Tuesday, June 25, 2013

How the world's largest broadcasting company thinks

By Don Keith N4KC

All Access ran the second part of their interview with Clear Channel Communication’s Chairman and CEO, Bob Pittman, today.  (If the name is familiar, he is the same Bob Pittman who once programmed some darn good radio stations, started MTV, and was CEO at AOL, Six Flags, and Century 21 Real Estate.)  

In the first part, he talked a lot about technology and little about programming content.  He also talked about how CC has top-notch talent on the air, even in their smallest markets.  They do that by having big-market talent voice-track shows on other stations.  I think regular followers here know how I feel about that.  If they were truly doing more than just "That was Fleetwood Mac and this is Journey on Rock 107" then I might agree that was a good thing to do.  

They aren't.  And it ain't.

There was nothing too pithy or incendiary in the second installment, either, but his final answer sort of made me see red.

JD: And finally Bob, what are your biggest goals for the next five years?
BP: First of all, our goals are to bring money to the radio sector. We have to do that. Then we have to continue to embrace technology and make it work for us. And, we have to continue to develop new products and services that help our advertisers make better use of radio and help us deliver more for them than we have in the past.


Did I miss something or was there nary a word about improving the over-the-air product…unless that vague third goal includes putting something on the air that nobody else has and that people would be excited enough about to seek it out on whatever technological platform on which they could find it?

I would hope that the man who controls more radio stations than anybody else on the planet would realize that trying to compete with Pandora, iRadio, Spotify and other pure music streaming services by streaming music over the air is a dead end.

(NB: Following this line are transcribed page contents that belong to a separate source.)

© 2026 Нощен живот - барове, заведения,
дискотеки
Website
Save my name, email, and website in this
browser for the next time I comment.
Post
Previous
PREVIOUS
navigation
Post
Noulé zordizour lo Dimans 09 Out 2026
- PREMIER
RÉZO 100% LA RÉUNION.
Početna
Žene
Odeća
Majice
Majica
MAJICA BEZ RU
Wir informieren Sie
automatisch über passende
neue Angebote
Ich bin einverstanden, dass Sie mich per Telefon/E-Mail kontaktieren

I applaud Bob's comments about showing advertisers that their commercials worked, and to work harder to develop a plan that helps advertisers sell widgets.  But I would also hope that someone who has been so visionary in the past would have a plan to do something revolutionary that assures that the brand equity that many traditional broadcasters still have can be leveraged in new and exciting ways.

"Broadcast-speak" warning!  Pittman and others in the biz MUST start thinking beyond smart-phone apps for FM, 30-and-60-second commercials, time sold based on average-quarter-hour share-of-listening estimates from Arbitron, and playing "the most and best hits of the 80s, 90s, and today!"

There is talent and music and other content out there that can bring people to the FM band (maybe even the AM band, but I now believe that is a lost cause) as well as a plethora of other ways of distributing it.  Listeners want more than a constant stream of music.  They also want companionship, empathy, two-way communication, and to be part of a tribe of other folks just like them.  Radio still has the power to provide all that.

I just hope Bob Pittman and his peers know that and are willing to take the chances necessary to provide it.